#### Task instructions
All lines from the top of the records below through the line holding "Trap Consulting ApS", and only those, should be printed exactly, minus the pictures.

#### Exercise inputs
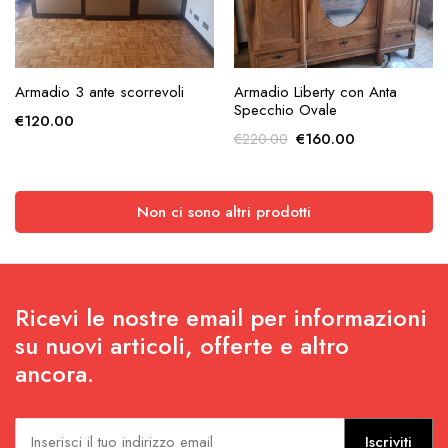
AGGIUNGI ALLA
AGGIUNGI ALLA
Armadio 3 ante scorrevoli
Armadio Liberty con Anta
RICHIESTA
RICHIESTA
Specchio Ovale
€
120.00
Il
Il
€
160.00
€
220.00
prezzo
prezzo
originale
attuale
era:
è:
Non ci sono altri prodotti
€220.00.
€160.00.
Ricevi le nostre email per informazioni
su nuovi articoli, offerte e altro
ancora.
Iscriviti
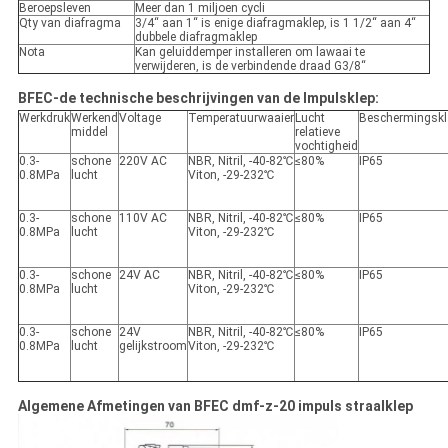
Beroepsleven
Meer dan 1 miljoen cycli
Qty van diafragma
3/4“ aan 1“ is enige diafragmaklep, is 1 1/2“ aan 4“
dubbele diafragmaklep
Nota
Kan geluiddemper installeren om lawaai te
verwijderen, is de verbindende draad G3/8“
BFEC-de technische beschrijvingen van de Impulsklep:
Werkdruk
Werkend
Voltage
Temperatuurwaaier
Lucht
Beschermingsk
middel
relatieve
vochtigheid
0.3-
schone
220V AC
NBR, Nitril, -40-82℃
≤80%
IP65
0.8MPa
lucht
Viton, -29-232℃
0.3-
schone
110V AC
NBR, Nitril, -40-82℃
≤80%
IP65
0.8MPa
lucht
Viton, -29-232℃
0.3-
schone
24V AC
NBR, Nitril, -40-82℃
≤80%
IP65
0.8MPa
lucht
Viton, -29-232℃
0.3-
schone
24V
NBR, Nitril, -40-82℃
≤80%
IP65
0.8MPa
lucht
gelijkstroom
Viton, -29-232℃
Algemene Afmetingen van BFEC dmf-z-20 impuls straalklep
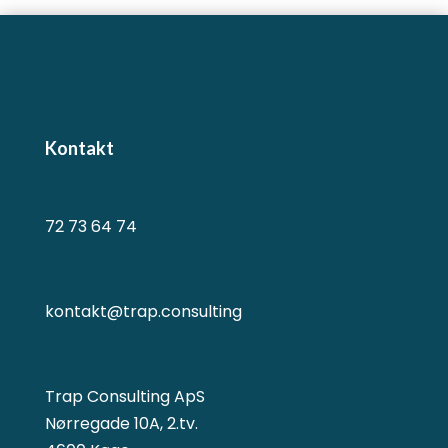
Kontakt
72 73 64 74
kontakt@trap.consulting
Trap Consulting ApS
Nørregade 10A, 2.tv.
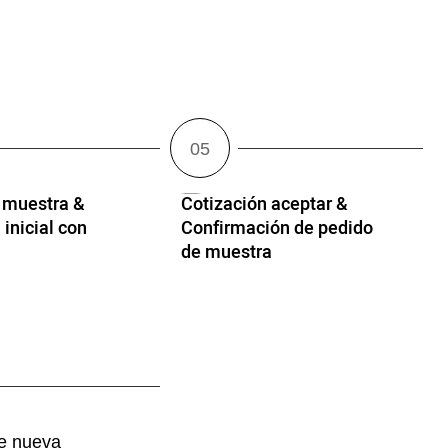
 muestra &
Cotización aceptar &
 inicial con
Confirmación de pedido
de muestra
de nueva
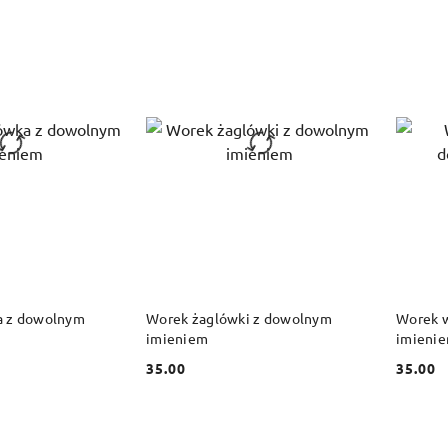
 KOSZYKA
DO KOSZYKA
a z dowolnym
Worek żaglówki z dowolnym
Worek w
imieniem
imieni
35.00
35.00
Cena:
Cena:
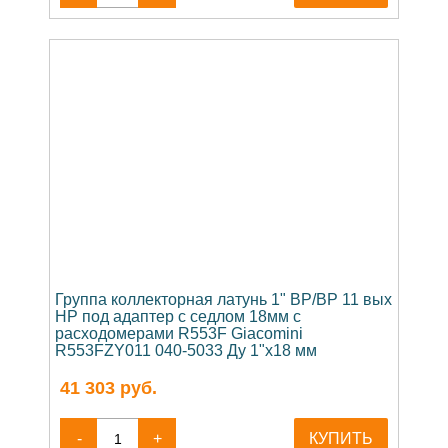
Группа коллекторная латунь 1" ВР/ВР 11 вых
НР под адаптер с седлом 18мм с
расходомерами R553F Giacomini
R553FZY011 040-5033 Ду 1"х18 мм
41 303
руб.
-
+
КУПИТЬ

#### Solution below
AGGIUNGI ALLA
AGGIUNGI ALLA
Armadio 3 ante scorrevoli
Armadio Liberty con Anta
RICHIESTA
RICHIESTA
Specchio Ovale
€
120.00
Il
Il
€
160.00
€
220.00
prezzo
prezzo
originale
attuale
era:
è:
Non ci sono altri prodotti
€220.00.
€160.00.
Ricevi le nostre email per informazioni
su nuovi articoli, offerte e altro
ancora.
Iscriviti
Beroepsleven
Meer dan 1 miljoen cycli
Qty van diafragma
3/4“ aan 1“ is enige diafragmaklep, is 1 1/2“ aan 4“
dubbele diafragmaklep
Nota
Kan geluiddemper installeren om lawaai te
verwijderen, is de verbindende draad G3/8“
BFEC-de technische beschrijvingen van de Impulsklep:
Werkdruk
Werkend
Voltage
Temperatuurwaaier
Lucht
Beschermingsk
middel
relatieve
vochtigheid
0.3-
schone
220V AC
NBR, Nitril, -40-82℃
≤80%
IP65
0.8MPa
lucht
Viton, -29-232℃
0.3-
schone
110V AC
NBR, Nitril, -40-82℃
≤80%
IP65
0.8MPa
lucht
Viton, -29-232℃
0.3-
schone
24V AC
NBR, Nitril, -40-82℃
≤80%
IP65
0.8MPa
lucht
Viton, -29-232℃
0.3-
schone
24V
NBR, Nitril, -40-82℃
≤80%
IP65
0.8MPa
lucht
gelijkstroom
Viton, -29-232℃
Algemene Afmetingen van BFEC dmf-z-20 impuls straalklep
Kontakt
72 73 64 74
kontakt@trap.consulting
Trap Consulting ApS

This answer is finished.